Siyasallaştırmanın Zararları

Ne yazık ki, bu trajik olayın ardından televizyon ekranlarında tartışmalar, çözüme yönelik olmaktan uzak bir hal aldı. Olayın cılkı çıkmış, tamamen siyasallaştırılmış durumda. Herkes kendi siyasi duruşunu ön planda tutarak, bu facianın yaralarını sarma amacından sapmış görünüyor. Ancak, bu tür bir meselede adaletin sağlanması, sadece sorumluların tespit edilmesi ve cezalandırılmasıyla mümkündür. Parti, görüş ya da ideoloji fark etmeksizin, insanlık vicdanı etrafında birleşmek gerektiği bir dönemdeyiz. Bu mesele, bir ideolojik savaş değil, hayatların kaybolduğu bir trajedidir.

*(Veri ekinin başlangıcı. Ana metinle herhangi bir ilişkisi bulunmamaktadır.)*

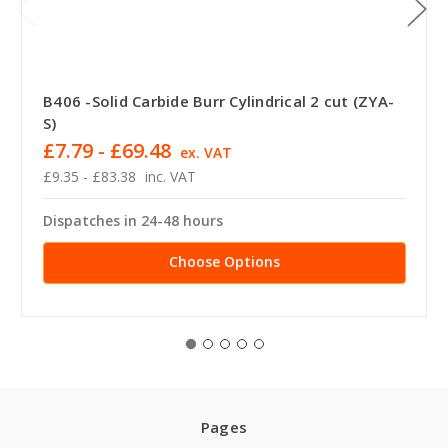
B406 -Solid Carbide Burr Cylindrical 2 cut (ZYA-
S)
£7.79 - £69.48
ex. VAT
£9.35 - £83.38
inc. VAT
Dispatches in 24-48 hours
Choose Options
Pages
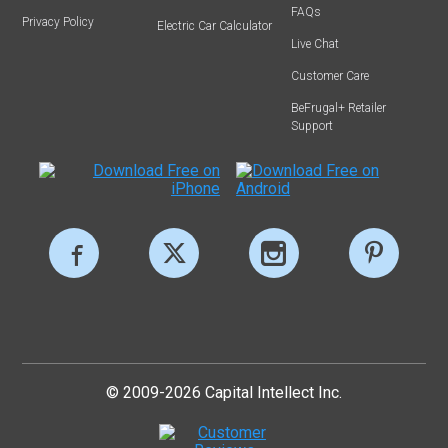
FAQs
Privacy Policy
Electric Car Calculator
Live Chat
Customer Care
BeFrugal+ Retailer
Support
© 2009-2026 Capital Intellect Inc.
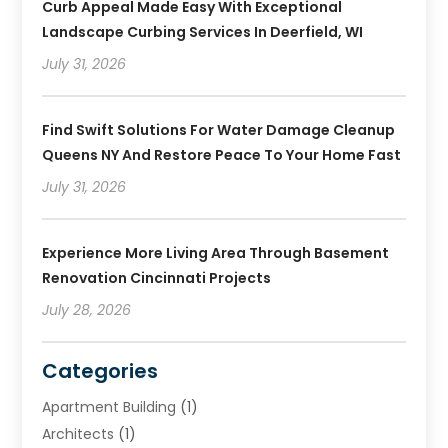
Curb Appeal Made Easy With Exceptional
Landscape Curbing Services In Deerfield, WI
July 31, 2026
Find Swift Solutions For Water Damage Cleanup
Queens NY And Restore Peace To Your Home Fast
July 31, 2026
Experience More Living Area Through Basement
Renovation Cincinnati Projects
July 28, 2026
Categories
Apartment Building
(1)
Architects
(1)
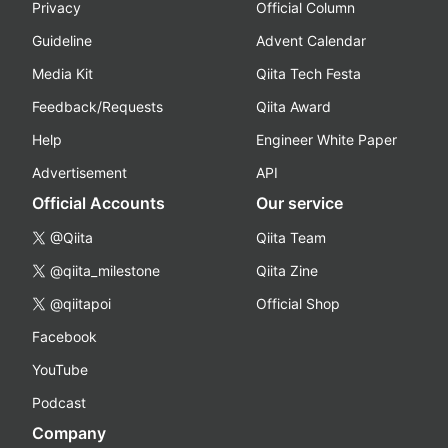
Privacy
Official Column
Guideline
Advent Calendar
Media Kit
Qiita Tech Festa
Feedback/Requests
Qiita Award
Help
Engineer White Paper
Advertisement
API
Official Accounts
Our service
@Qiita
Qiita Team
@qiita_milestone
Qiita Zine
@qiitapoi
Official Shop
Facebook
YouTube
Podcast
Company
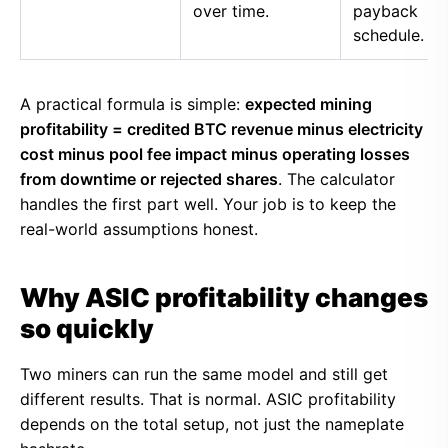
over time.
payback
schedule.
A practical formula is simple:
expected mining
profitability = credited BTC revenue minus electricity
cost minus pool fee impact minus operating losses
from downtime or rejected shares
. The calculator
handles the first part well. Your job is to keep the
real-world assumptions honest.
Why ASIC profitability changes
so quickly
Two miners can run the same model and still get
different results. That is normal. ASIC profitability
depends on the total setup, not just the nameplate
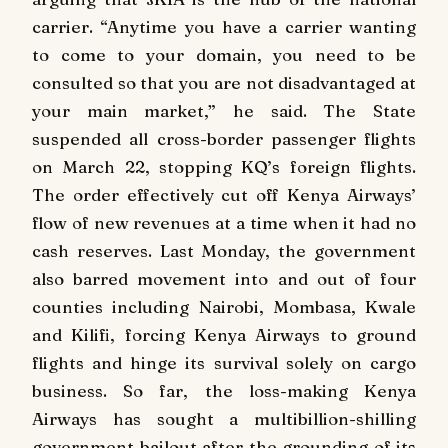
carrier. “Anytime you have a carrier wanting
to come to your domain, you need to be
consulted so that you are not disadvantaged at
your main market,” he said. The State
suspended all cross-border passenger flights
on March 22, stopping KQ’s foreign flights.
The order effectively cut off Kenya Airways’
flow of new revenues at a time when it had no
cash reserves. Last Monday, the government
also barred movement into and out of four
counties including Nairobi, Mombasa, Kwale
and Kilifi, forcing Kenya Airways to ground
flights and hinge its survival solely on cargo
business. So far, the loss-making Kenya
Airways has sought a multibillion-shilling
government bailout after the grounding of its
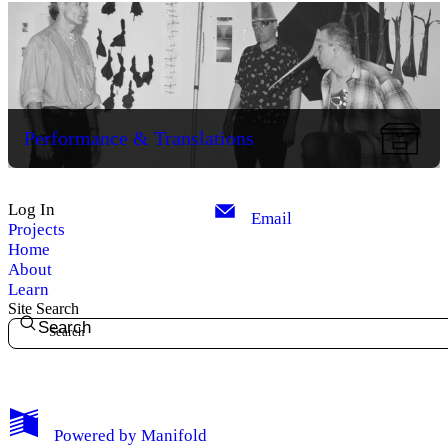
Performance & Translations
Log In
Email
Projects
Home
About
Learn
Site Search
Search
My Notes + Comments
Powered by
Manifold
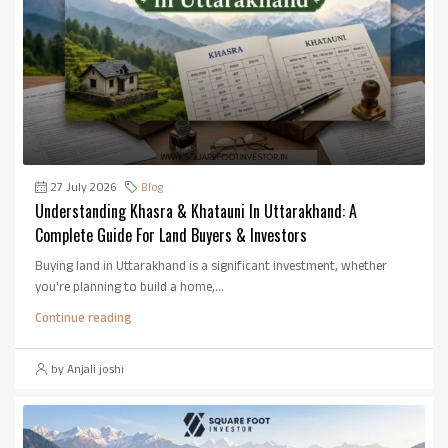
27 July 2026
Blog
Understanding Khasra & Khatauni In Uttarakhand: A
Complete Guide For Land Buyers & Investors
Buying land in Uttarakhand is a significant investment, whether
you're planning to build a home,...
Continue reading
by Anjali joshi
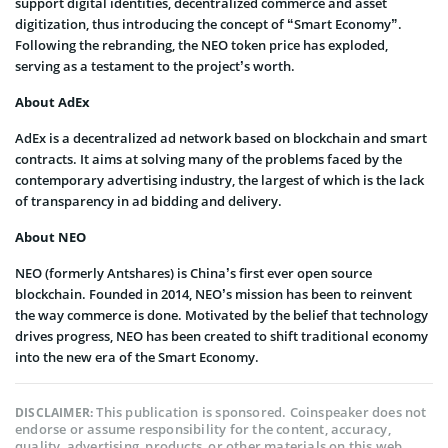
support digital identities, decentralized commerce and asset
digitization, thus introducing the concept of “Smart Economy”.
Following the rebranding, the NEO token price has exploded,
serving as a testament to the project’s worth.
About AdEx
AdEx is a decentralized ad network based on blockchain and smart
contracts. It aims at solving many of the problems faced by the
contemporary advertising industry, the largest of which is the lack
of transparency in ad bidding and delivery.
About NEO
NEO (formerly Antshares) is China’s first ever open source
blockchain. Founded in 2014, NEO’s mission has been to reinvent
the way commerce is done. Motivated by the belief that technology
drives progress, NEO has been created to shift traditional economy
into the new era of the Smart Economy.
This publication is sponsored. Coinspeaker does not
DISCLAIMER:
endorse or assume responsibility for the content, accuracy,
quality, advertising, products, or other materials on this web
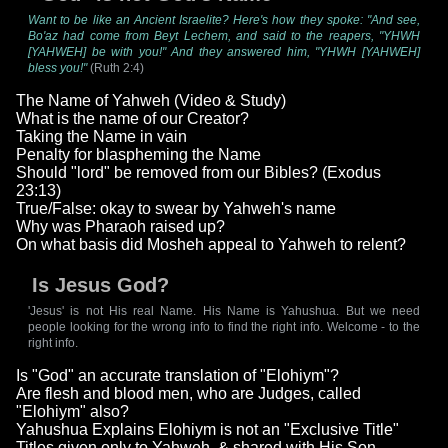
Want to be like an Ancient Israelite? Here's how they spoke: "And see,
Bo'az had come from Beyt Lechem, and said to the reapers, "YHWH
[YAHWEH] be with you!" And they answered him, "YHWH [YAHWEH]
bless you!"
(Ruth 2:4)
The Name of Yahweh (Video & Study)
What is the name of our Creator?
Taking the Name in vain
Penalty for blaspheming the Name
Should "lord" be removed from our Bibles? (Exodus
23:13)
True/False: okay to swear by Yahweh's name
Why was Pharaoh raised up?
On what basis did Mosheh appeal to Yahweh to relent?
Is Jesus God?
'Jesus' is not His real Name. His Name is Yahushua. But we need
people looking for the wrong info to find the right info. Welcome - to the
right info.
Is "God" an accurate translation of "Elohiym"?
Are flesh and blood men, who are Judges, called
"Elohiym" also?
Yahushua Explains Elohiym is not an "Exclusive Title"
Titles given only to Yahweh, & shared with His Son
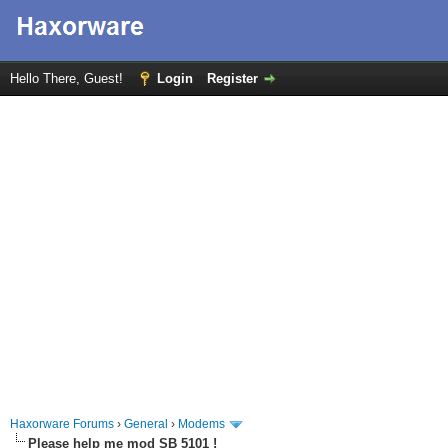
Hello There, Guest!
Login
Register
Haxorware Forums
›
General
›
Modems
Please help me mod SB 5101 !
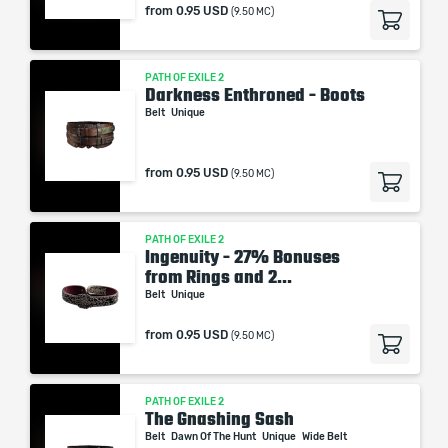
from
0.95 USD
(9.50 MC)
PATH OF EXILE 2
Darkness Enthroned - Boots
Belt
Unique
from
0.95 USD
(9.50 MC)
PATH OF EXILE 2
Ingenuity - 27% Bonuses
from Rings and 2...
Belt
Unique
from
0.95 USD
(9.50 MC)
PATH OF EXILE 2
The Gnashing Sash
Belt
Dawn Of The Hunt
Unique
Wide Belt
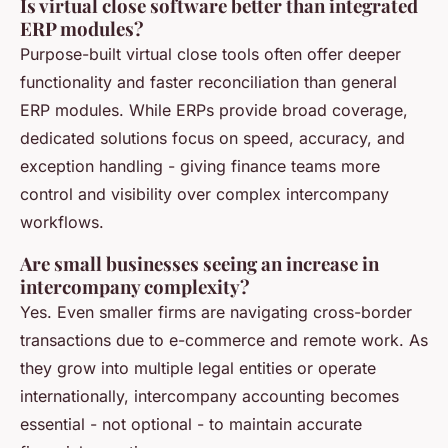
Is virtual close software better than integrated
ERP modules?
Purpose-built virtual close tools often offer deeper
functionality and faster reconciliation than general
ERP modules. While ERPs provide broad coverage,
dedicated solutions focus on speed, accuracy, and
exception handling - giving finance teams more
control and visibility over complex intercompany
workflows.
Are small businesses seeing an increase in
intercompany complexity?
Yes. Even smaller firms are navigating cross-border
transactions due to e-commerce and remote work. As
they grow into multiple legal entities or operate
internationally, intercompany accounting becomes
essential - not optional - to maintain accurate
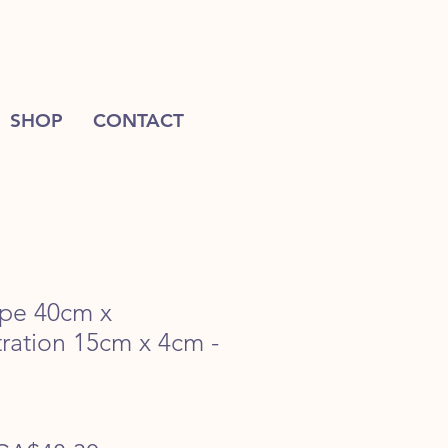
SHOP
CONTACT
ape 40cm x
ration 15cm x 4cm -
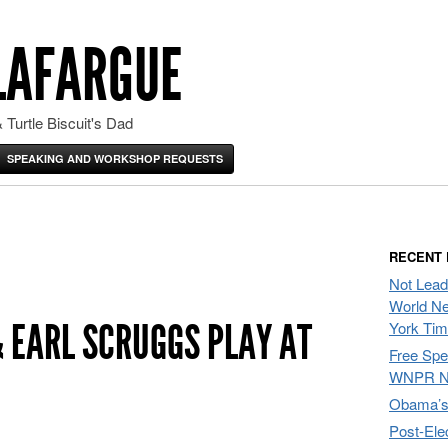
LAFARGUE
 Turtle Biscuit's Dad
SPEAKING AND WORKSHOP REQUESTS
RECENT
Not Lead
World Ne
 EARL SCRUGGS PLAY AT
York Ti
Free Sp
WNPR N
Obama’s 
Post-Ele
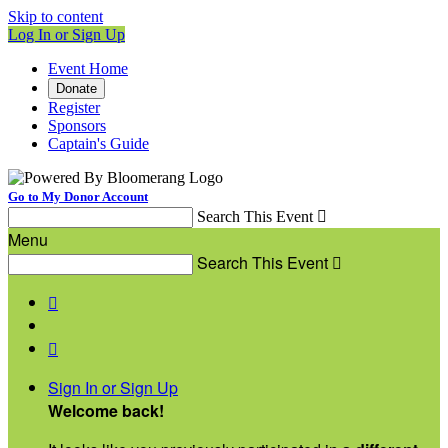
Skip to content
Log In or Sign Up
Event Home
Donate
Register
Sponsors
Captain's Guide
Go to My Donor Account
Search This Event

Menu
Search This Event



Sign In or Sign Up
Welcome back
!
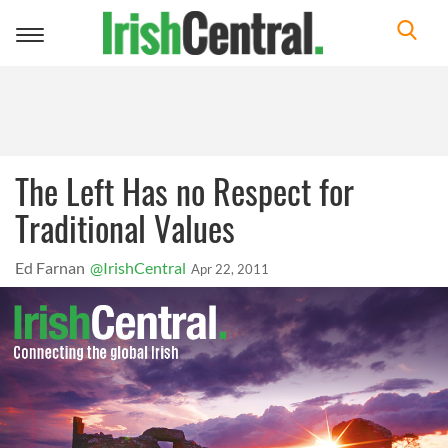
Toggle
navigation
The Left Has no Respect for
Traditional Values
Ed Farnan
@IrishCentral
Apr 22, 2011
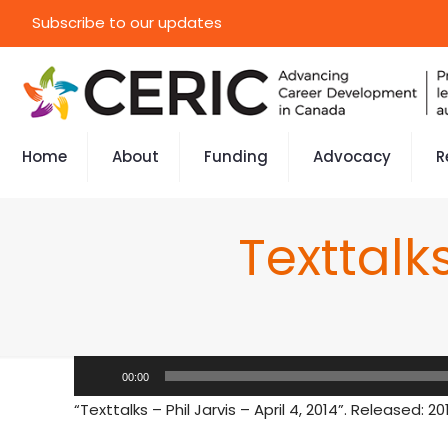
Subscribe to our updates
Home
About
Funding
Advocacy
R
Texttalks
Audio
00:00
Player
“Texttalks – Phil Jarvis – April 4, 2014”. Released: 20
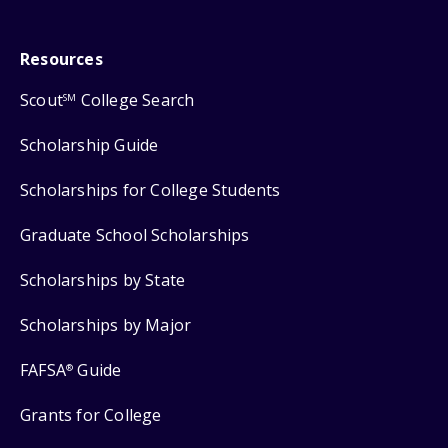
Resources
Scout
College Search
SM
Scholarship Guide
Scholarships for College Students
Graduate School Scholarships
Scholarships by State
Scholarships by Major
FAFSA
Guide
®
Grants for College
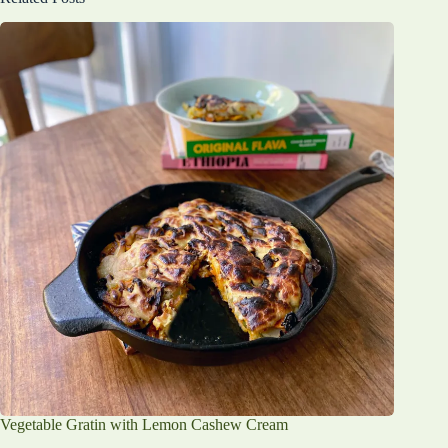
Vegetable Gratin with Lemon Cashew Cream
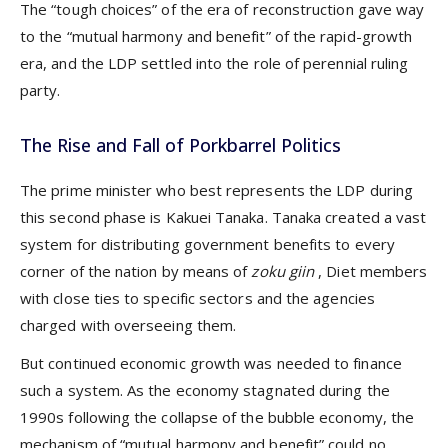
The “tough choices” of the era of reconstruction gave way
to the “mutual harmony and benefit” of the rapid-growth
era, and the LDP settled into the role of perennial ruling
party.
The Rise and Fall of Porkbarrel Politics
The prime minister who best represents the LDP during
this second phase is Kakuei Tanaka. Tanaka created a vast
system for distributing government benefits to every
corner of the nation by means of
zoku giin
, Diet members
with close ties to specific sectors and the agencies
charged with overseeing them.
But continued economic growth was needed to finance
such a system. As the economy stagnated during the
1990s following the collapse of the bubble economy, the
mechanism of “mutual harmony and benefit” could no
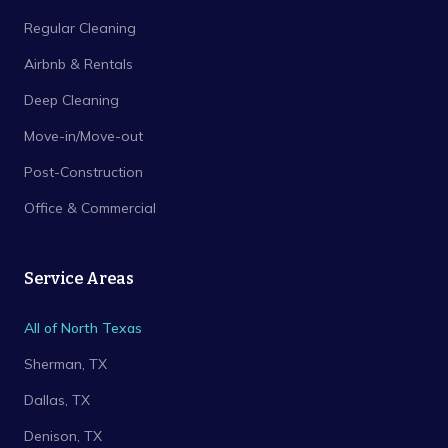
Regular Cleaning
Airbnb & Rentals
Deep Cleaning
Move-in/Move-out
Post-Construction
Office & Commercial
Service Areas
All of North Texas
Sherman
, TX
Dallas
, TX
Denison
, TX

Tedbirler Sadece Felaketlerde Hatırlanmamalı

Bu tür olaylar, büyük bir acıya yol açsa da, bazen sadece felaketten sonra hatırlanır. Oysa alınacak önlemler yalnızca felaketler sonrasında değil, her zaman ve her koşulda gündemde tutulmalıdır. Çünkü güvenlik tedbirleri, sadece bir yangın anında değil, her an varlıklarını sürdüren ve halkın huzurunu sağlayan kurallardır. Bu tedbirler sürekli olarak gözden geçirilmelidir.

Unutulmamalı

Bu yazıyı, hayalleri, umutları ve hayatları yiten 78 insanın anısına yazıyorum. Bizlere düşen, onların sesini duyurmak ve bir daha böyle bir felaketin yaşanmasını önlemek için mücadele etmektir. “Damlaya damlaya göl olur” misali, alınacak her önlem, geleceğimizi kurtarmak adına atılmış bir adım olacaktır. Bu acı olaydan sonra akıllarda tek bir soru… Şimdi, kim hesap verecek?